Work required = Copy each record below faithfully, leaving out images.

· · · ·

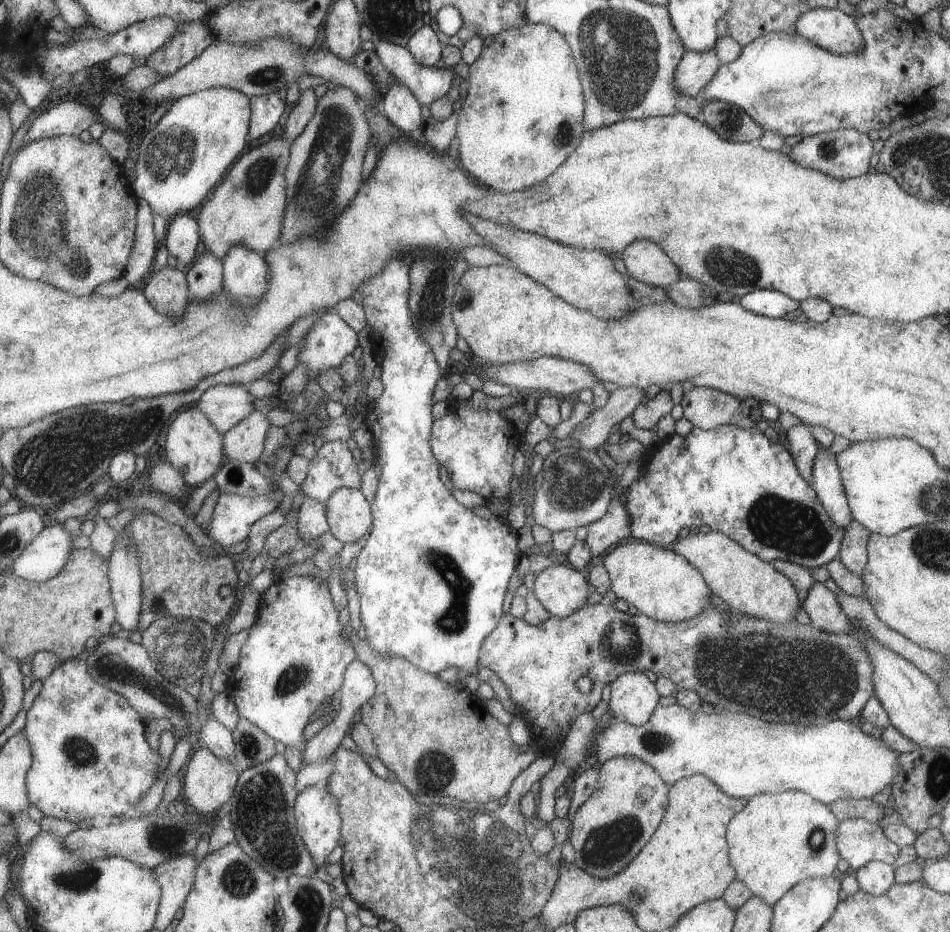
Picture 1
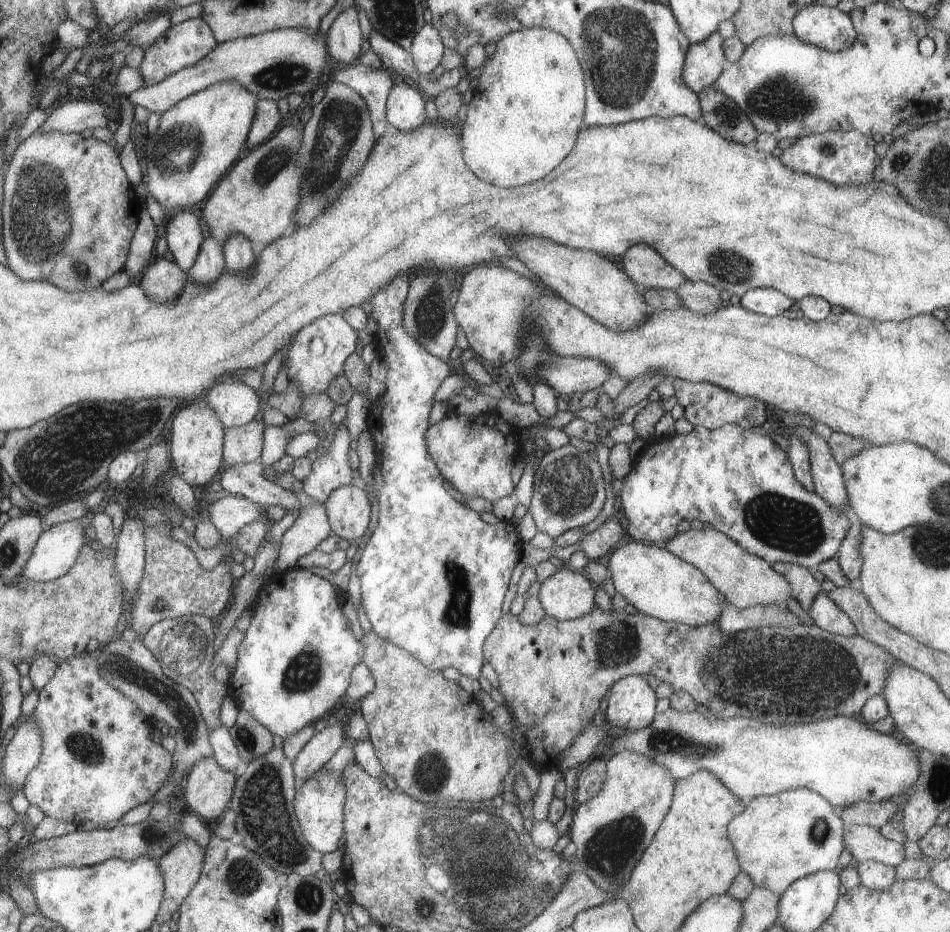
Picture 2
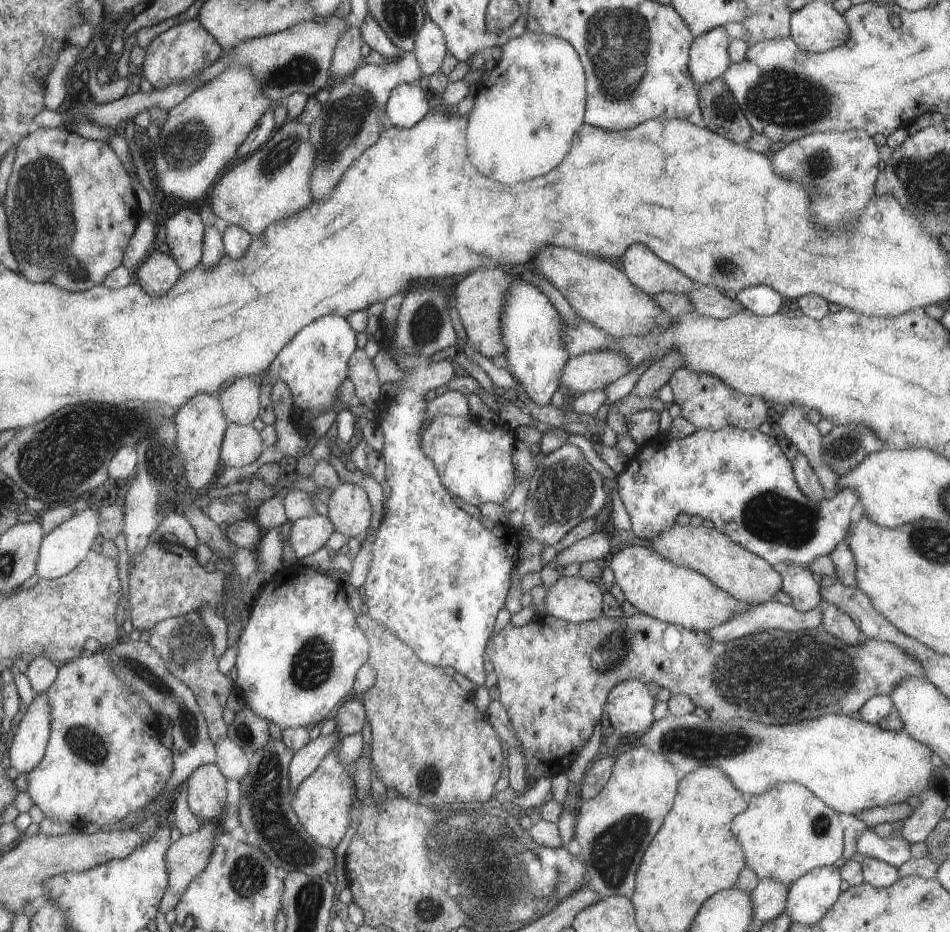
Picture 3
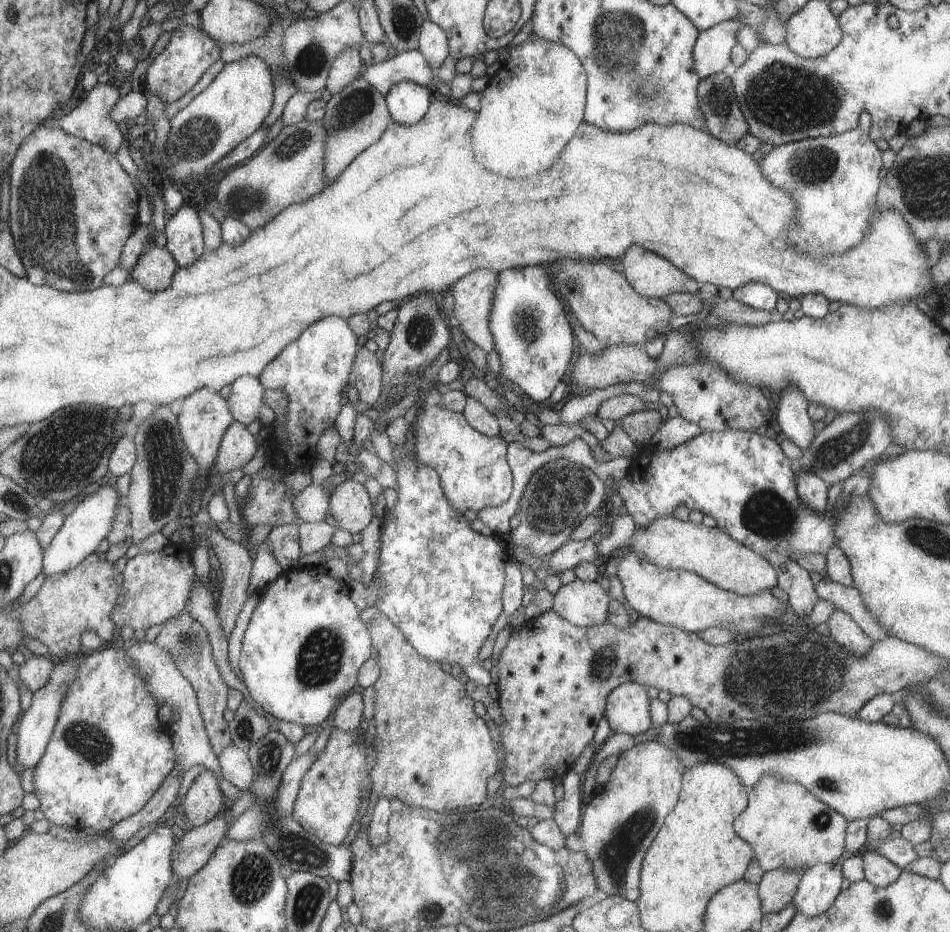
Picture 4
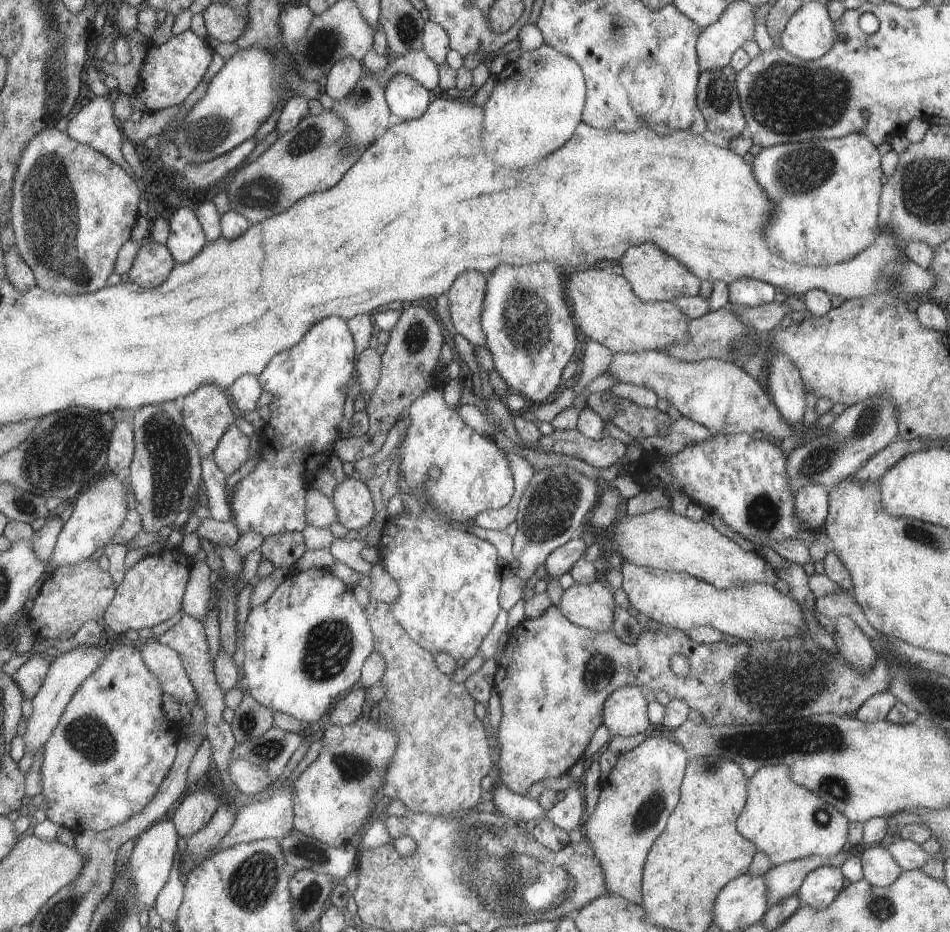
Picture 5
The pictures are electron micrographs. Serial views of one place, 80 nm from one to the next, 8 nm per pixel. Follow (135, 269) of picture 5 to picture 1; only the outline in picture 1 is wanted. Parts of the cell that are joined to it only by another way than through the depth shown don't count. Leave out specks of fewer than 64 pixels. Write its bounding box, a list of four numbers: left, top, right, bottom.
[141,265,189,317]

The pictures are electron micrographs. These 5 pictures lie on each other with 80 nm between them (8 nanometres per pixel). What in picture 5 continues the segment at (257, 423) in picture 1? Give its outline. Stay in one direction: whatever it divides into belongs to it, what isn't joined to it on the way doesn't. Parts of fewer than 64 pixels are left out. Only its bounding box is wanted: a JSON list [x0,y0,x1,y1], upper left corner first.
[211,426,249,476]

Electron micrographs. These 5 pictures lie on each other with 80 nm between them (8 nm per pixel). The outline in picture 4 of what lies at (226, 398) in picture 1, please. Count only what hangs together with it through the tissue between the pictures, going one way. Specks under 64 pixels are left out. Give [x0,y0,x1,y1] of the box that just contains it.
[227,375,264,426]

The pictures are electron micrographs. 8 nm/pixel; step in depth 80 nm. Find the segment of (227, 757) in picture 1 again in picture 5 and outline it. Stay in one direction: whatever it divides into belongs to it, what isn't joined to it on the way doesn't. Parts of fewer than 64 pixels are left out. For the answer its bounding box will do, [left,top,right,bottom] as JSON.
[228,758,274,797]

· · · ·

Solution =
Picture 1
Picture 2
Picture 3
Picture 4
Picture 5
The pictures are electron micrographs. Serial views of one place, 80 nm from one to the next, 8 nm per pixel. Follow (135, 269) of picture 5 to picture 1; only the outline in picture 1 is wanted. Parts of the cell that are joined to it only by another way than through the depth shown don't count. Leave out specks of fewer than 64 pixels. Write its bounding box, a list of four numbers: left, top, right, bottom.
[141,265,189,317]

The pictures are electron micrographs. These 5 pictures lie on each other with 80 nm between them (8 nanometres per pixel). What in picture 5 continues the segment at (257, 423) in picture 1? Give its outline. Stay in one direction: whatever it divides into belongs to it, what isn't joined to it on the way doesn't. Parts of fewer than 64 pixels are left out. Only its bounding box is wanted: a JSON list [x0,y0,x1,y1], upper left corner first.
[211,426,249,476]

Electron micrographs. These 5 pictures lie on each other with 80 nm between them (8 nm per pixel). The outline in picture 4 of what lies at (226, 398) in picture 1, please. Count only what hangs together with it through the tissue between the pictures, going one way. Specks under 64 pixels are left out. Give [x0,y0,x1,y1] of the box that just contains it.
[227,375,264,426]

The pictures are electron micrographs. 8 nm/pixel; step in depth 80 nm. Find the segment of (227, 757) in picture 1 again in picture 5 and outline it. Stay in one direction: whatever it divides into belongs to it, what isn't joined to it on the way doesn't. Parts of fewer than 64 pixels are left out. For the answer its bounding box will do, [left,top,right,bottom] as JSON.
[228,758,274,797]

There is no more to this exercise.